ERZURUM; Şanlı tarihiyle olduğu kadar, sahip olduğu değerleriyle de öne çıkan bir kenttir.
Herkesin saygı ve güven duyduğu, vatanına, milletine bağlılığıyla Erzurum’un kazandığı imajı, unvanları, taşımak ve sürdürmek de çok önemlidir.
Erzurum’un, iç dünyamızda, düşümüzde, ruh dünyamızda ve gönül penceremizdeki yeri!
Dede Korkut destanlarının geçtiği…
Türk’ün ruhu, şahdamarı, anayurdu…
Toprağın vatan olduğu…
Cumhuriyetin bu şehirde başladığı yerdir.
Bu topraklarda;
“Yaz gelende çıkam yayla başına, kurban olam toprağına taşına” türküsünü duyduğunuz da…

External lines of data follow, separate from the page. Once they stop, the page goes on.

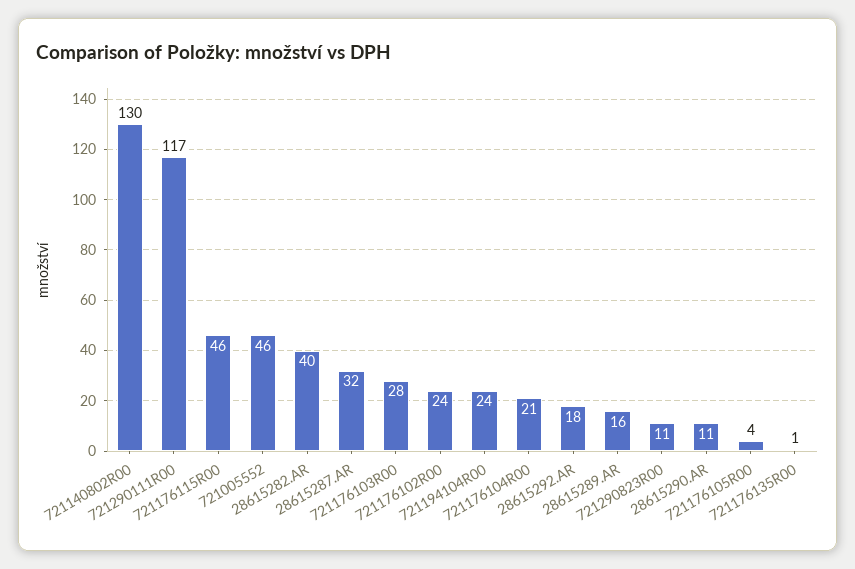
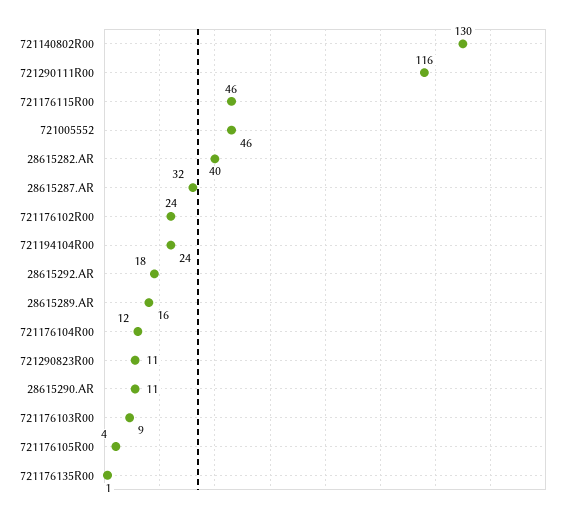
  {
    "721140802R00": 130,
-   "721290111R00": 117,
+   "721290111R00": 116,
    "721176115R00": 46,
    "721005552": 46,
    "28615282.AR": 40,
    "28615287.AR": 32,
-   "721176103R00": 28,
+   "721176103R00": 9,
    "721176102R00": 24,
    "721194104R00": 24,
-   "721176104R00": 21,
+   "721176104R00": 12,
    "28615292.AR": 18,
    "28615289.AR": 16,
    "721290823R00": 11,
    "28615290.AR": 11,
    "721176105R00": 4,
    "721176135R00": 1
  }

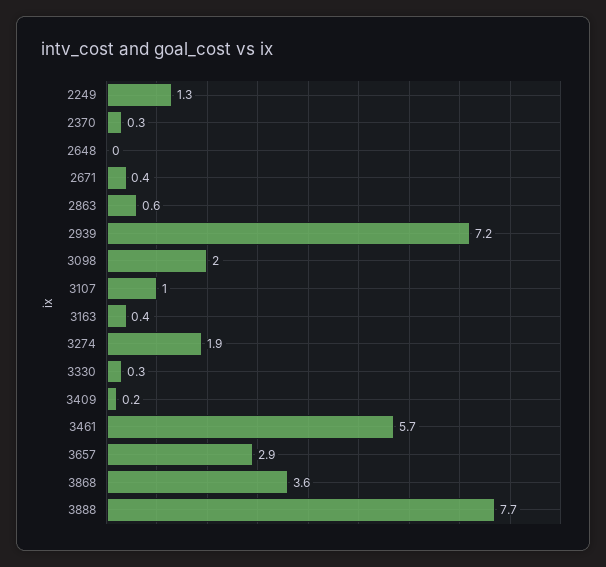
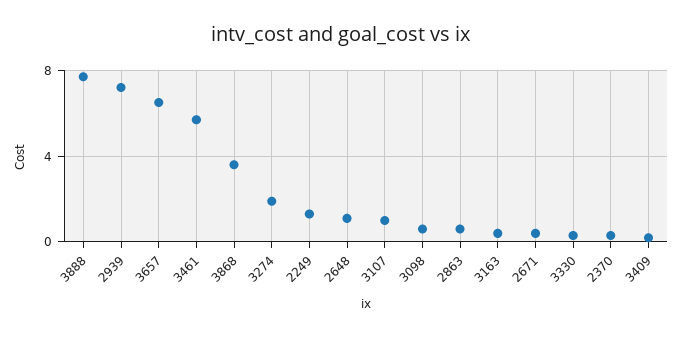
  {
    "2249": 1.3,
    "2370": 0.3,
-   "2648": 0,
+   "2648": 1,
    "2671": 0.4,
    "2863": 0.6,
    "2939": 7.2,
-   "3098": 2,
+   "3098": 0.5,
    "3107": 1,
    "3163": 0.4,
    "3274": 1.9,
    "3330": 0.3,
    "3409": 0.2,
    "3461": 5.7,
-   "3657": 2.9,
+   "3657": 6.5,
    "3868": 3.6,
    "3888": 7.7
  }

“İstanbul ne ki, Erzurum Yayla” deriz.
Bilin ki;
Palandöken’in asil çocukları, saflığı, sadeliği elinde taşır.
Maddi ve manevi temizlik şehrin de yaşar.

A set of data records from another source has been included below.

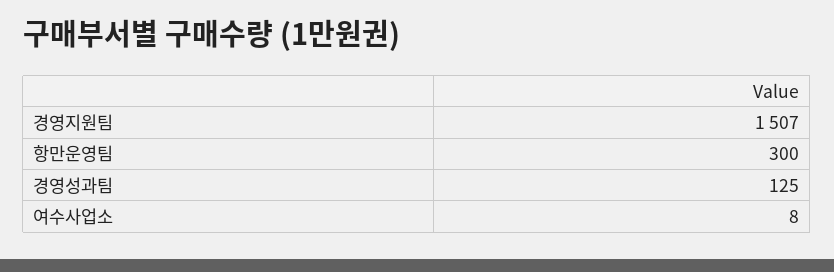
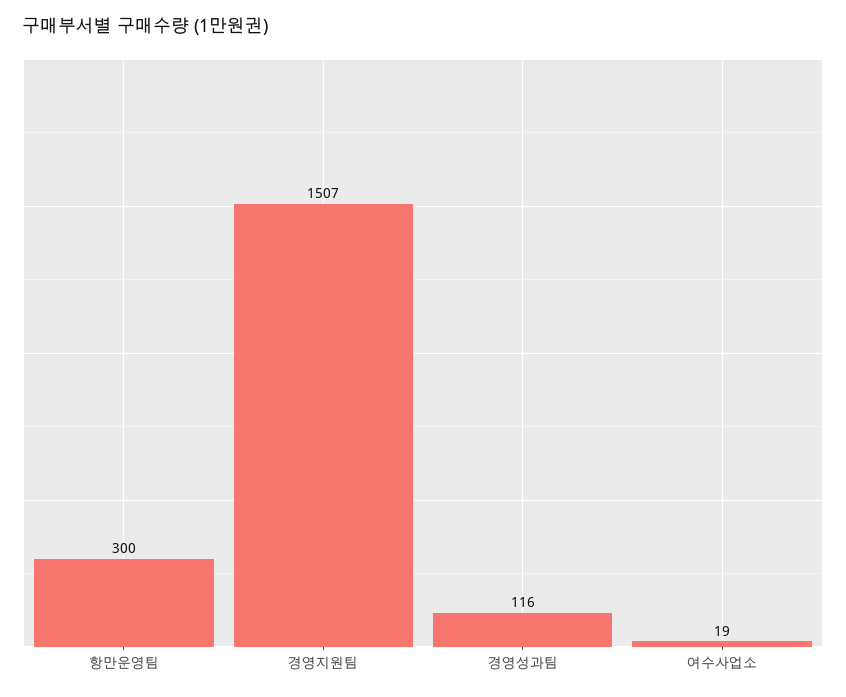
  {
    "경영지원팀": 1507,
    "항만운영팀": 300,
-   "경영성과팀": 125,
+   "경영성과팀": 116,
-   "여수사업소": 8
+   "여수사업소": 19
  }

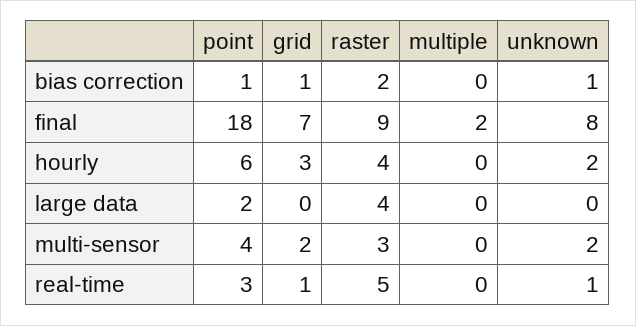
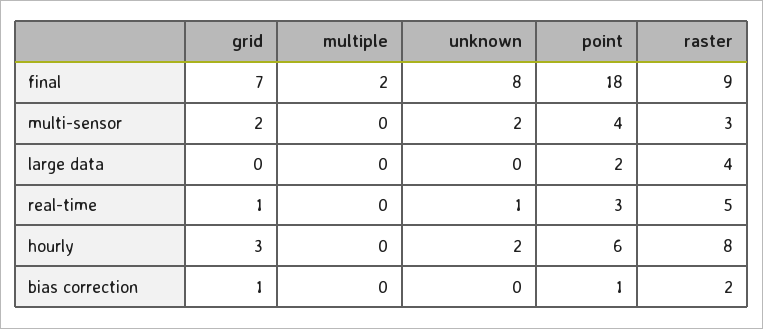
  {
    "point": {
      "bias correction": 1,
      "final": 18,
      "hourly": 6,
      "large data": 2,
      "multi-sensor": 4,
      "real-time": 3
    },
    "grid": {
      "bias correction": 1,
      "final": 7,
      "hourly": 3,
      "large data": 0,
      "multi-sensor": 2,
      "real-time": 1
    },
    "raster": {
      "bias correction": 2,
      "final": 9,
-     "hourly": 4,
+     "hourly": 8,
      "large data": 4,
      "multi-sensor": 3,
      "real-time": 5
    },
    "multiple": {
      "bias correction": 0,
      "final": 2,
      "hourly": 0,
      "large data": 0,
      "multi-sensor": 0,
      "real-time": 0
    },
    "unknown": {
-     "bias correction": 1,
+     "bias correction": 0,
      "final": 8,
      "hourly": 2,
      "large data": 0,
      "multi-sensor": 2,
      "real-time": 1
    }
  }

Vatan ve şehit kokusunu da, bu topraklarda alır.
Dadaş için bu şehir, eşsiz bir sevdadır.
Bazen vefasız olur, bazen de acı veren bir sevgili,
Asla unutmaz.
Duyguların, hasretlerin, acıların düğümlendiği…
Kahramanlığın, mertliğin öne çıktığı…
Sevinçlerin, coşkuların doruğa ulaştığı…
Vatanın Doğu Bağrı’nda, nazlı bir yârin olduğunu bilir.
İşte;
Ne Aşk, ne meşk, tam bir yürek burgusudur bu şehir,
İnsanı yakar kavurur.
Bezen âşık, bazen de maşuk eder.
Bar oyununun oynandığı, erlik destanının yazıldığı bu yerde,
Çelikten bir yay, eğilmeyen baş olur,
Ağır taş ve gardaş olur.
Duasında müminin, Yüce’ye açılan ellerinde Erzurum, sanatın çiçek açan bahçesi olur.
Dadaş’a göre; Kolları gürgen, gözleri çiğdem olur,
Gövdesi çınar, kokusu kekik olur.
Erzurum, bir ermiş, bir derviş olur.
Bayram o bayram ola türküsü eşliğinde,
Orta yerde semaver ile demlenmiş çay…
Çayla başlayan iç çekişleri, efkâr olur…
Geçmişte ki Erzurum’la, bugünün arasında kalır…
Söylediği söz, “Kor olim” Erzurum olur.